## [Activity]
Which lines of the entries below contain the string "separated"? Copy each of those lines in full.

## [Records for processing]
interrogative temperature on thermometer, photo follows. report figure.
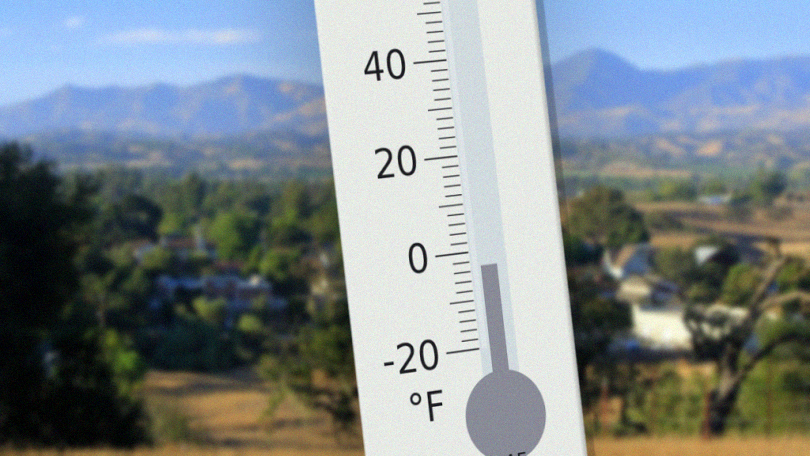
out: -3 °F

...

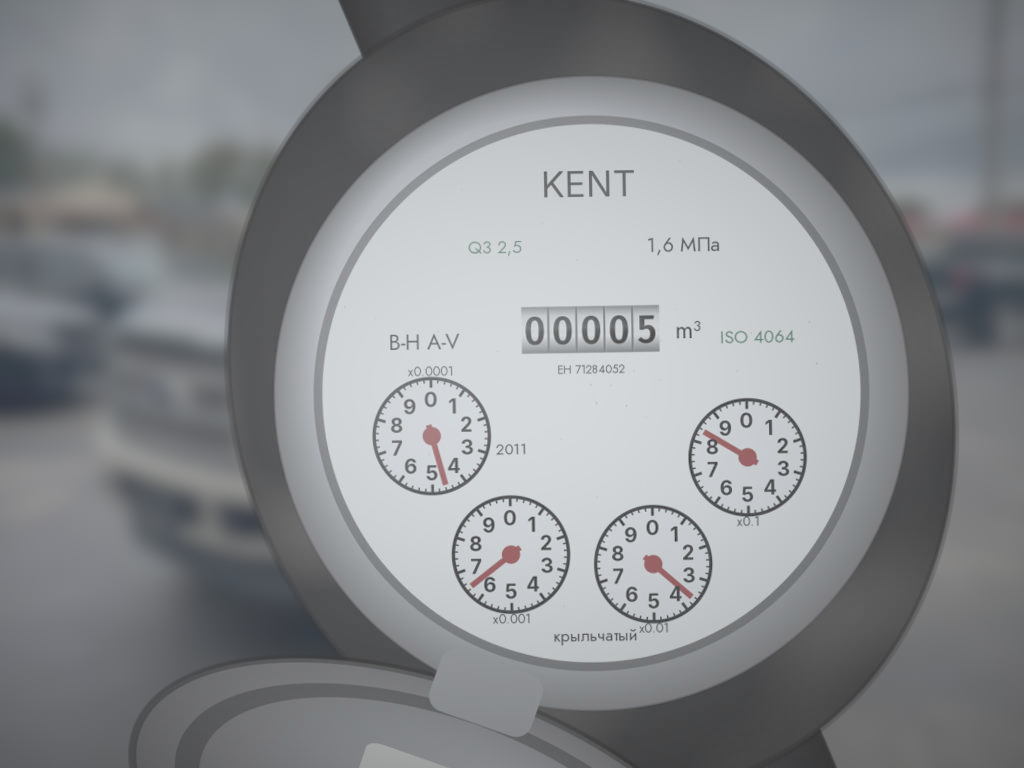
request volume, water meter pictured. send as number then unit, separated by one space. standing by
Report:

---

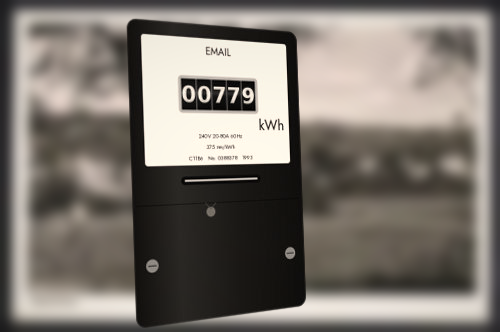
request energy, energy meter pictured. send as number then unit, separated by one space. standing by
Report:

## [Task response]
request volume, water meter pictured. send as number then unit, separated by one space. standing by
request energy, energy meter pictured. send as number then unit, separated by one space. standing by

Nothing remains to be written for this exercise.